Mr Yaxley confirmed that UNHCR had delivered 435 tents to the hub at Balikpapan airport, on the neighbouring island of Borneo earlier on Friday. The relief items were delivered to Indonesian authorities, which assisted with transferring them to Sulawesi.
Another 1,305 tents will be delivered to Balikpapan in “the next few days”, he added, noting that this initial consignment will provide “much-needed shelter” to around 6,500 of the most vulnerable.
Far more material and psychological assistance will be required, however, and additional emergency tents, sleeping mats, mosquito nets and solar lamps will be delivered in the coming weeks.
‘Strong resilience’ of survivors continues
“There remains a strong resilience, with people helping each other where they can and simply by sharing their stories,” Mr Yaxley said. “One woman said that she felt ‘lucky’ that she had only lost her father, and that her husband and son had survived.”
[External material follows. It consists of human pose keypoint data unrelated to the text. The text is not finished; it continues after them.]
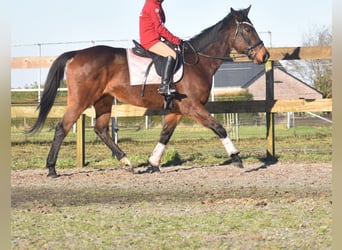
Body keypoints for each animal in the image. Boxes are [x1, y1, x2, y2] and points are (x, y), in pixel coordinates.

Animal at [28, 6, 270, 178]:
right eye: (247, 29)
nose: (265, 56)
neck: (198, 61)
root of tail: (77, 54)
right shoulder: (192, 106)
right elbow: (218, 127)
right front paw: (236, 157)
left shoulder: (177, 110)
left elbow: (165, 135)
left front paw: (153, 163)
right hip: (80, 100)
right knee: (62, 128)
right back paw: (51, 169)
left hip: (103, 100)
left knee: (101, 129)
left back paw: (127, 163)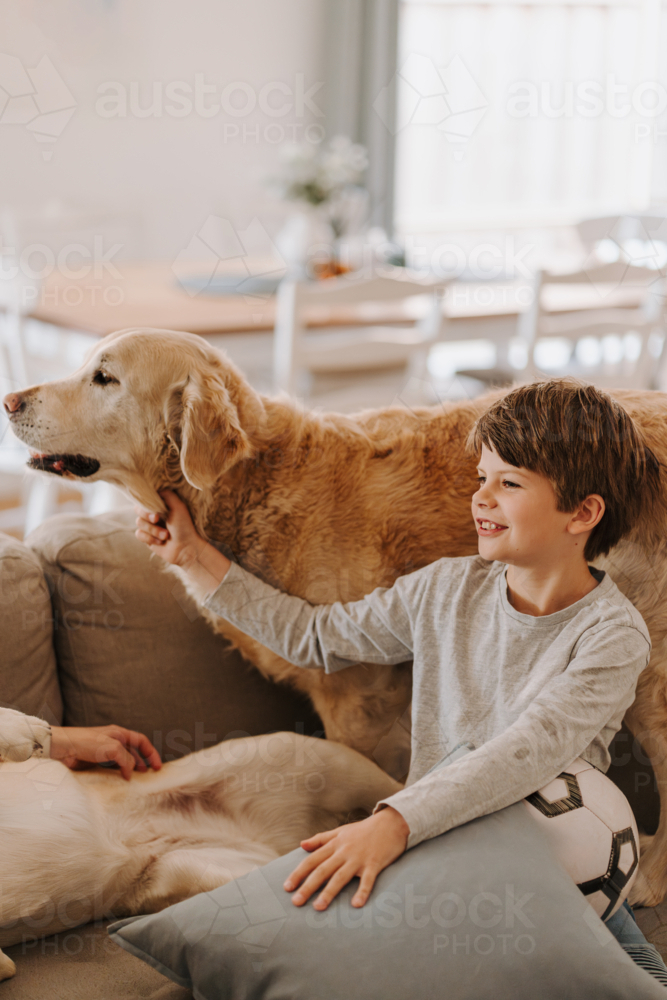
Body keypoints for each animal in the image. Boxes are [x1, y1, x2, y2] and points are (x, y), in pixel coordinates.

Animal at [3, 328, 667, 908]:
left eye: (105, 377)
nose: (10, 400)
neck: (253, 479)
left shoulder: (356, 701)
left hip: (649, 670)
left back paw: (650, 879)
Another 10 “mobile storage hubs” are being set up around Palu and Donggala “to ensure the smooth flow and distribution of aid to where it is needed”, WFP said in a statement.
“WFP is due to have 40 trucks in operation in and around Palu by 20 October,” said spokesperson Hervé Verhoosel. “These trucks will be available to all partners through a common services agreement for transporting and distributing aid.”
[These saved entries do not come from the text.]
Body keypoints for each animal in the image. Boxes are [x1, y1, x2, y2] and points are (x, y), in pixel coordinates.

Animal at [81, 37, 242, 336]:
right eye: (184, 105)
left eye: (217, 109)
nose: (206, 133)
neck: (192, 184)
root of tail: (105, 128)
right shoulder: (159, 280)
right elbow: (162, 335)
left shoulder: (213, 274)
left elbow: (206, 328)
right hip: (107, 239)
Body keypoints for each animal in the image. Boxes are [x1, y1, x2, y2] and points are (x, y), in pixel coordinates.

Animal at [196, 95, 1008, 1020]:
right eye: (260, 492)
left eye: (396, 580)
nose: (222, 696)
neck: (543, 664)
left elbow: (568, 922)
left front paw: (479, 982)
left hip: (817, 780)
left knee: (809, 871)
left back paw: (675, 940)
Palu in Central Sulawesi, is one of the worst-hit areas. Earlier this week, UNHCR staff went there to coordinate with local government and partners. In Petobo and Balaroa, “many people have not only lost their home, but even the land on which it once stood”, Mr Yaxley said.
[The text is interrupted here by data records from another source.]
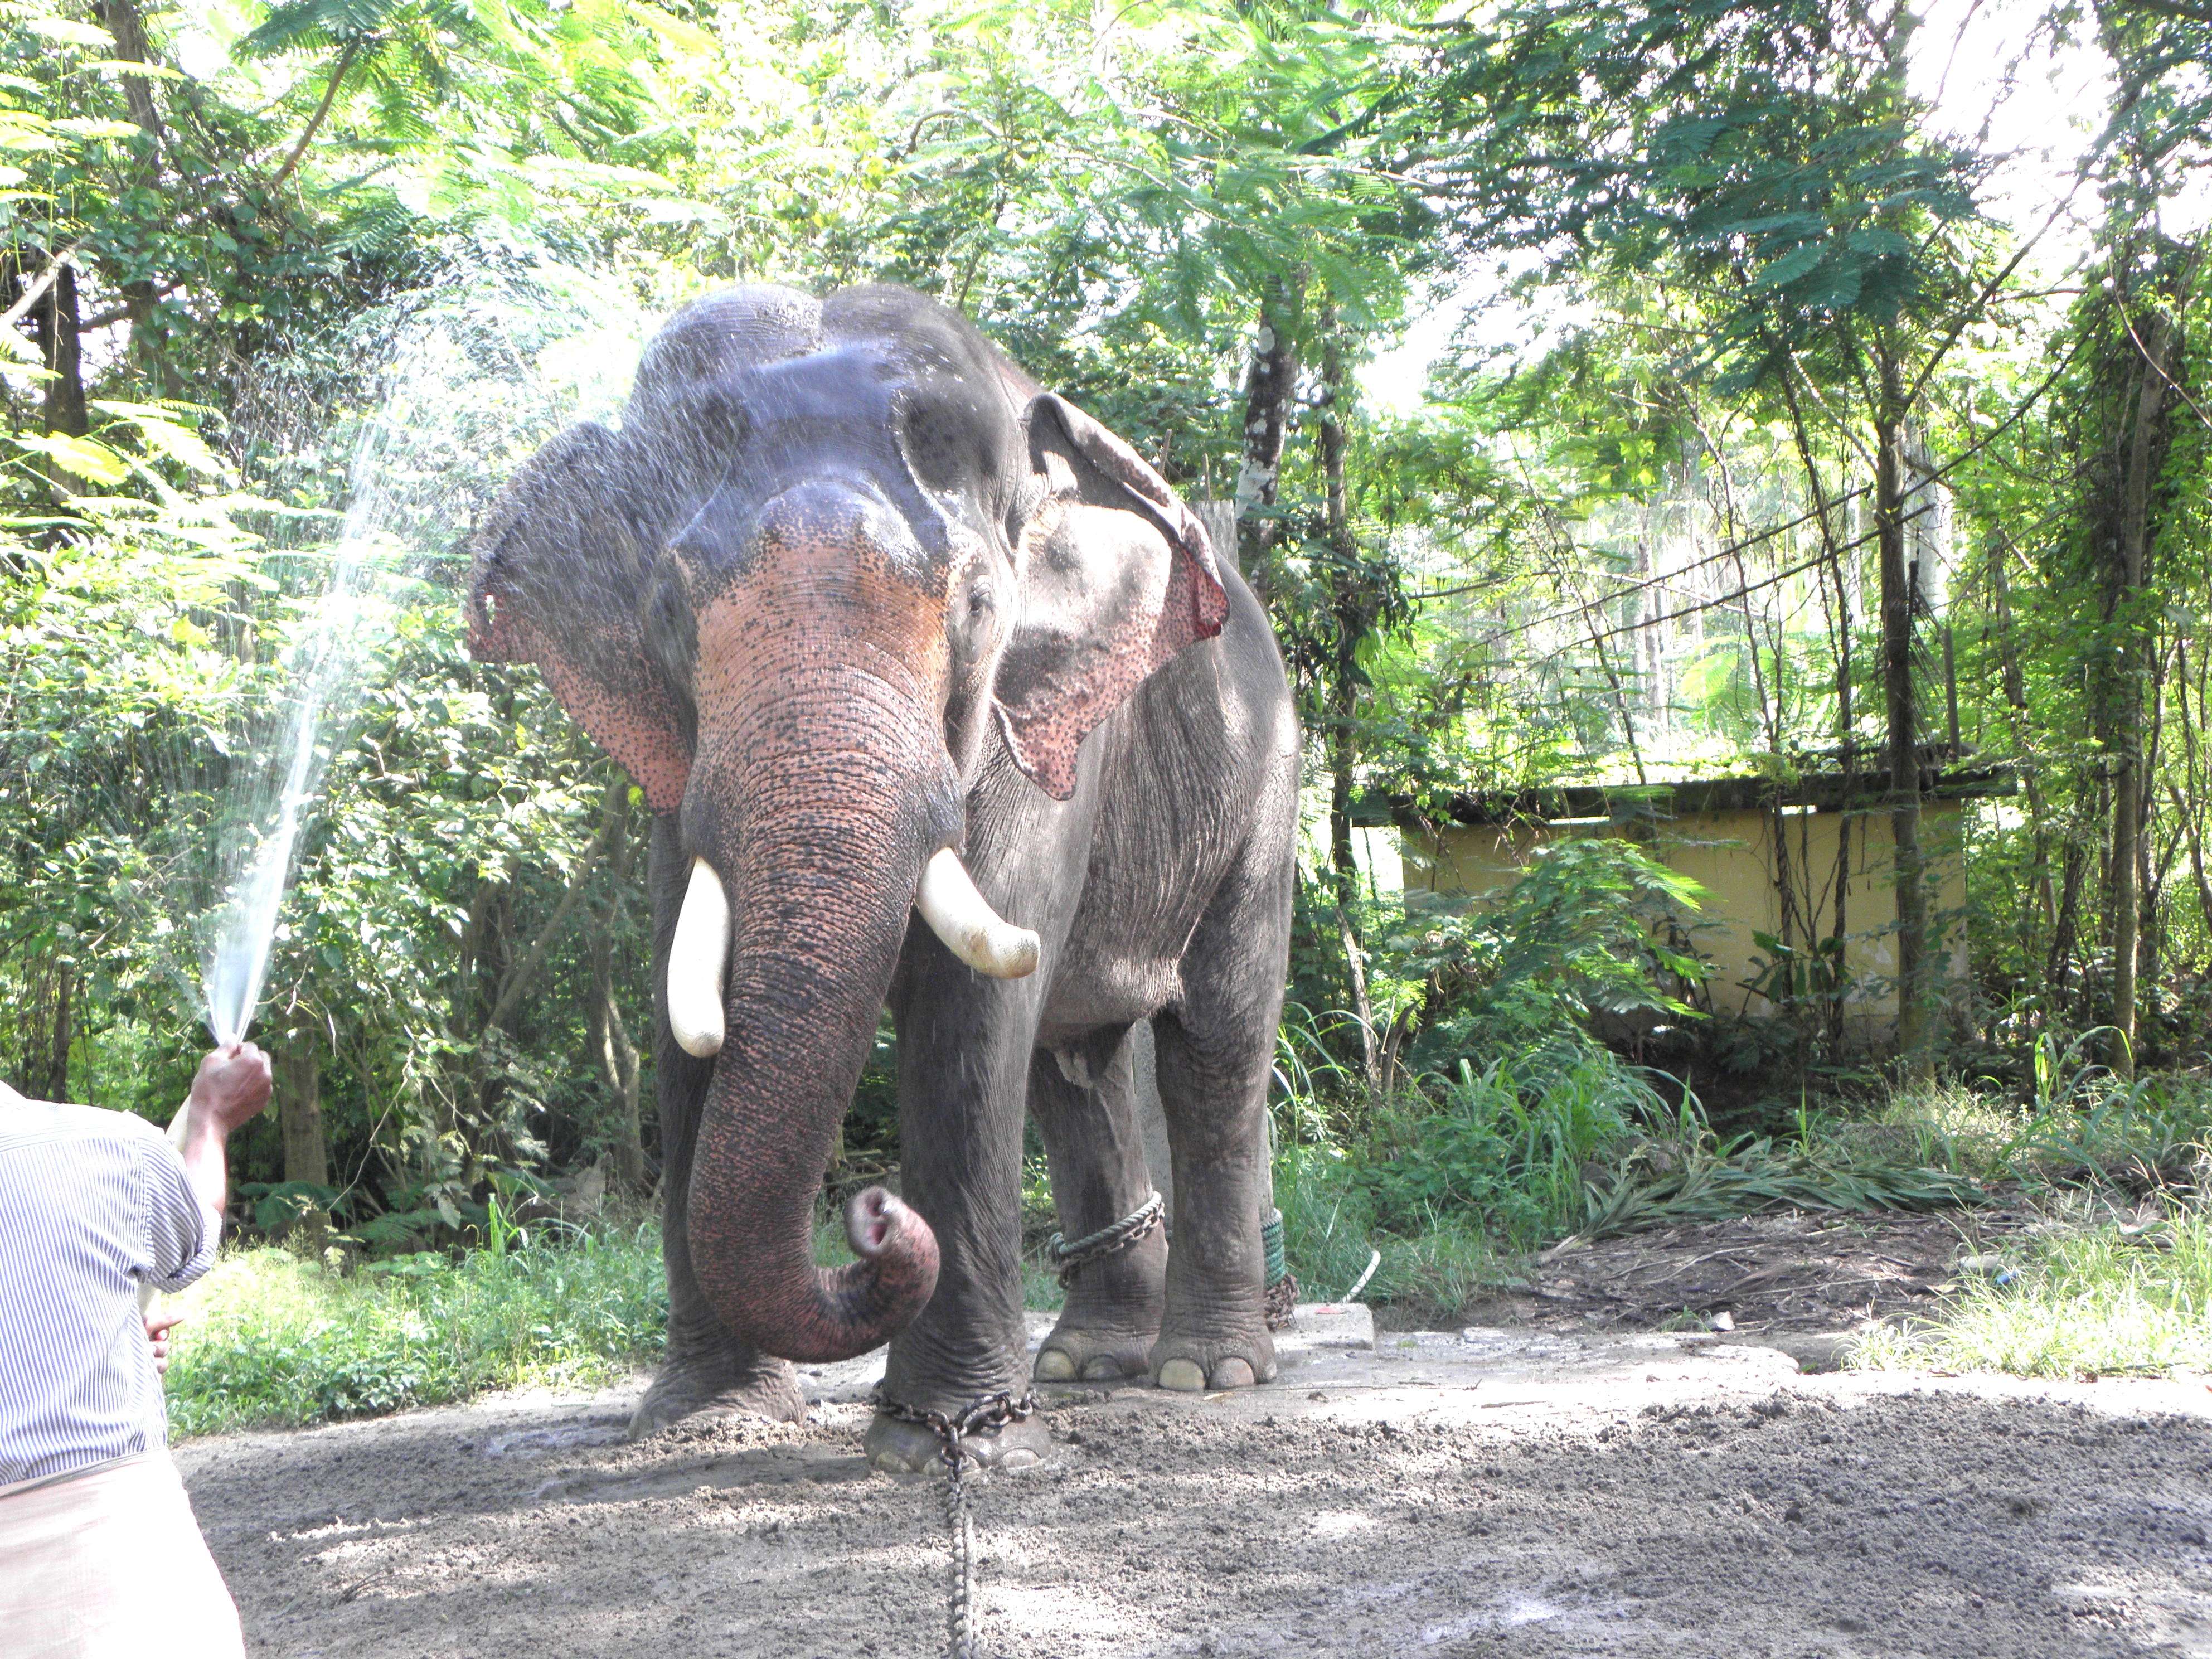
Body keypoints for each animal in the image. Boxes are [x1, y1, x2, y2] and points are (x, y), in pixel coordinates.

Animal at [466, 283, 1297, 1472]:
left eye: (977, 609)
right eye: (669, 611)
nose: (871, 1217)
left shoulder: (1039, 728)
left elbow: (970, 1013)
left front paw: (942, 1443)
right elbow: (688, 1001)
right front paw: (707, 1423)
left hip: (1263, 783)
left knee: (1214, 1043)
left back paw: (1204, 1371)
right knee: (1077, 1069)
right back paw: (1089, 1362)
In answer to a question about aid workers’ access to Sulawesi, the UNHCR spokesperson insisted that the Government of Indonesia and humanitarian workers had been working “tirelessly” as first responders in the affected areas.
“The Government is leading the response and they are coordinating that,” he said. “It’s Indonesian aid staff who are leading that as well. Our staff were on the ground earlier this week and they’ve had no issues with access to the affected areas.”